Tories to charge businesses £2,000 a year for non-EU migrants
The move is seen as a "tax on talent" by the UK tech industry
Prime minister Theresa May has announced a revised policy that will charge companies 2,000 a year for each skilled non-EU migrant they employ.
The Immigration Skills Charge introduced last month currently charges companies 1,000 a year, the funds from which go towards the training of British nationals.
The Conservative manifesto, which launched on Thursday, doubles this charge in what is seen as an attempt to cut down immigration from outside of the EU. The Conservatives maintain a pledge made by former prime minster David Cameron to reduce net migration below 100,000, however as of September 2016 that figure was 273,000.
In an editorial published on Wednesday, former Conservative chancellor George Osborne described May's plans as "economically illiterate".
"She knows better than almost anyone that net migration - the number of people arriving, minus the number leaving - is not in the gift of government, subject as it is to the vagaries of the world economy," wrote Osborne.
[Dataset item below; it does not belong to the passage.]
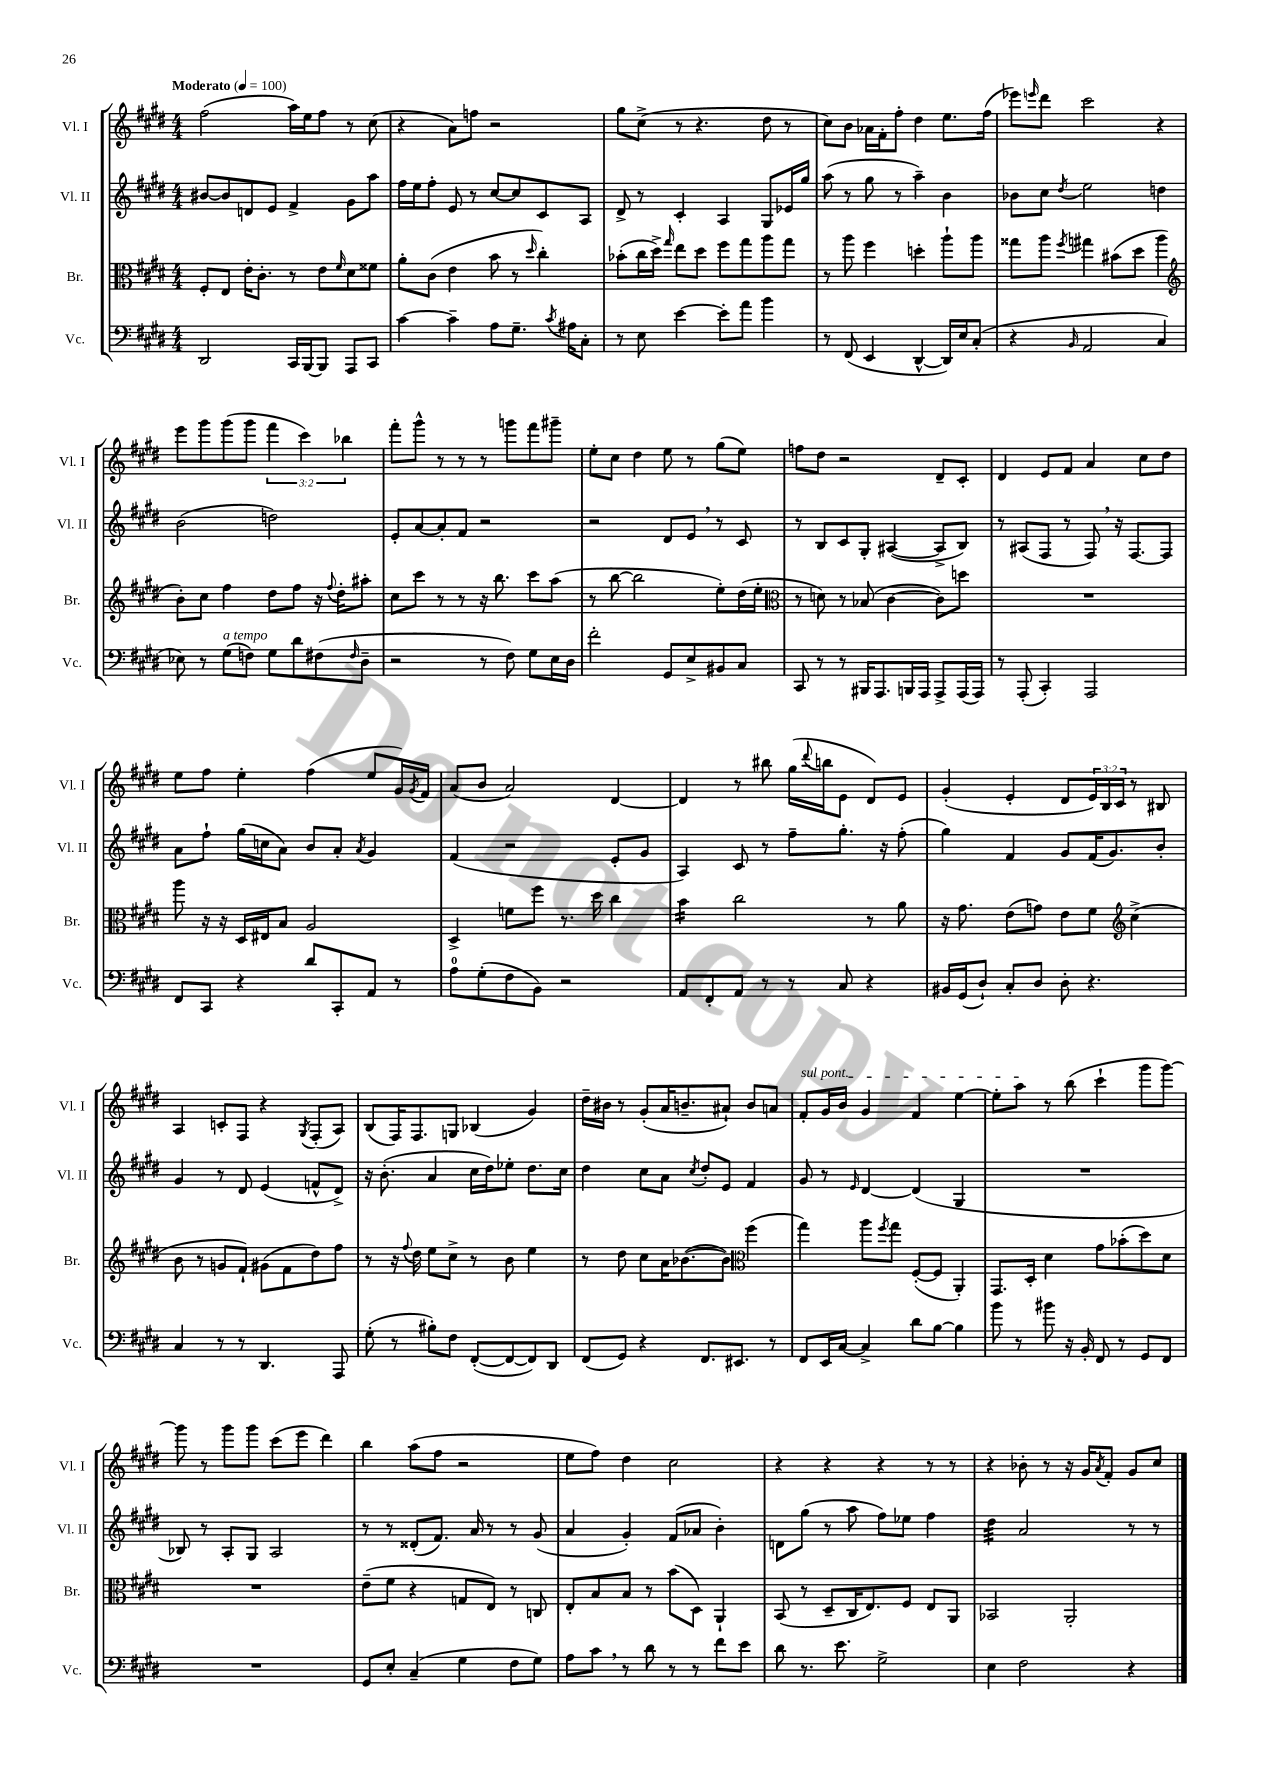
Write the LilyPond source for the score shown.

However business leaders in the technology sector, many of which rely on highly skilled migrants from outside the EU, have urged May to abandon the pledge.
Anthony Walker, deputy CEO of techUK, has described the news as a "tax on talent" for companies trying to scale up their operations, and that now is not the time to "pull up the drawbridge further".
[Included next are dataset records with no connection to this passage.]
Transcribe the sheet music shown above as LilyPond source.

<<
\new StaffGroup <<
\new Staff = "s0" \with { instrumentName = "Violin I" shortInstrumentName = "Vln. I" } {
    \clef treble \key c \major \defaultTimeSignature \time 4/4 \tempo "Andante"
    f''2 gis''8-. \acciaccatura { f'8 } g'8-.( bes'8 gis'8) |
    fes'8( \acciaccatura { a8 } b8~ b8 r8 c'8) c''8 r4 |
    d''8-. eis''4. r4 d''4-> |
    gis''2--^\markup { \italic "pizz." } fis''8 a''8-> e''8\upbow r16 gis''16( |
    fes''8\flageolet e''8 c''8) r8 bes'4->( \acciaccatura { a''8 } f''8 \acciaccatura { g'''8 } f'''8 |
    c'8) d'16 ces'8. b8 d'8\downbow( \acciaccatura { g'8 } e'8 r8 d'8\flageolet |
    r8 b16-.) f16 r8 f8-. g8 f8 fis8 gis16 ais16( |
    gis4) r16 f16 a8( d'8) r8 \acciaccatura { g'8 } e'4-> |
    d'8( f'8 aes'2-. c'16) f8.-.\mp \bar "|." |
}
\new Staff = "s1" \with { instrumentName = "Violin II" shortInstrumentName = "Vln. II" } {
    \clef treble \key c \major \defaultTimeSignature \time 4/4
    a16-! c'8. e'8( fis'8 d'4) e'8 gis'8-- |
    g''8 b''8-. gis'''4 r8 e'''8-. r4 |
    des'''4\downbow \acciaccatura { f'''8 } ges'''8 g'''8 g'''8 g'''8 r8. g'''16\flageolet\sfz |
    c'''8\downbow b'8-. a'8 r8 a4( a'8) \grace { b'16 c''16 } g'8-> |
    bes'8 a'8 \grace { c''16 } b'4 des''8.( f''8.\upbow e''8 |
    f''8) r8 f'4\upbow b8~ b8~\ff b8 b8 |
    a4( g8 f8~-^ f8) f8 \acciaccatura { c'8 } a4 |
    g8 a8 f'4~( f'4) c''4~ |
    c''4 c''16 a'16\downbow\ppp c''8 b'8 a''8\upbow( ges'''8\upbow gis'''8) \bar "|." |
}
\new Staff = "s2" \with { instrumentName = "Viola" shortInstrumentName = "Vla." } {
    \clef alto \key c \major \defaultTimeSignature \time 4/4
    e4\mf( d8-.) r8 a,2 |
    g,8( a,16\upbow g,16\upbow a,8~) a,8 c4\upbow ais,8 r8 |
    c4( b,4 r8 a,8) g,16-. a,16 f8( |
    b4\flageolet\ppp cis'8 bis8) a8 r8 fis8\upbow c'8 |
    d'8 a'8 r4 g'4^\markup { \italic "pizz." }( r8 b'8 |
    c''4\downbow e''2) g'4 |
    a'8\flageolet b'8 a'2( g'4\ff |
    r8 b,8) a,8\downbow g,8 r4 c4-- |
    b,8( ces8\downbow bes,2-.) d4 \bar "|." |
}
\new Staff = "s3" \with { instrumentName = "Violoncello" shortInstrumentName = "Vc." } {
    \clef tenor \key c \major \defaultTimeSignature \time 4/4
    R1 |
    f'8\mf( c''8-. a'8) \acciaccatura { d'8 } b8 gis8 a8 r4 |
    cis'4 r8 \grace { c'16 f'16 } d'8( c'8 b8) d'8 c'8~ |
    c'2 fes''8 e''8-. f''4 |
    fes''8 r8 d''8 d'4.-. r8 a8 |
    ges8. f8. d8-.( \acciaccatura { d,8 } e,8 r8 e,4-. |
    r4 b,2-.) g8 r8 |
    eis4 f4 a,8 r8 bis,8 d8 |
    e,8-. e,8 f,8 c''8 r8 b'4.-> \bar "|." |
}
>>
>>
"The vast majority of demand for Tier 2 skilled worker visas comes from the UK's most digitally-intensive sectors," said Walker. "The UK's start-ups and SMEs are crying out for more talent, and are already facing uncertainty on securing talent from the EU."
"These are roles already recognised as a national shortage by the government's own independent Migration Advisory Committee," added Walker. "Unfortunately today's announcement will be seen as an additional barrier to high-skilled recruitment, and sends a worrying signal at a time of uncertainty."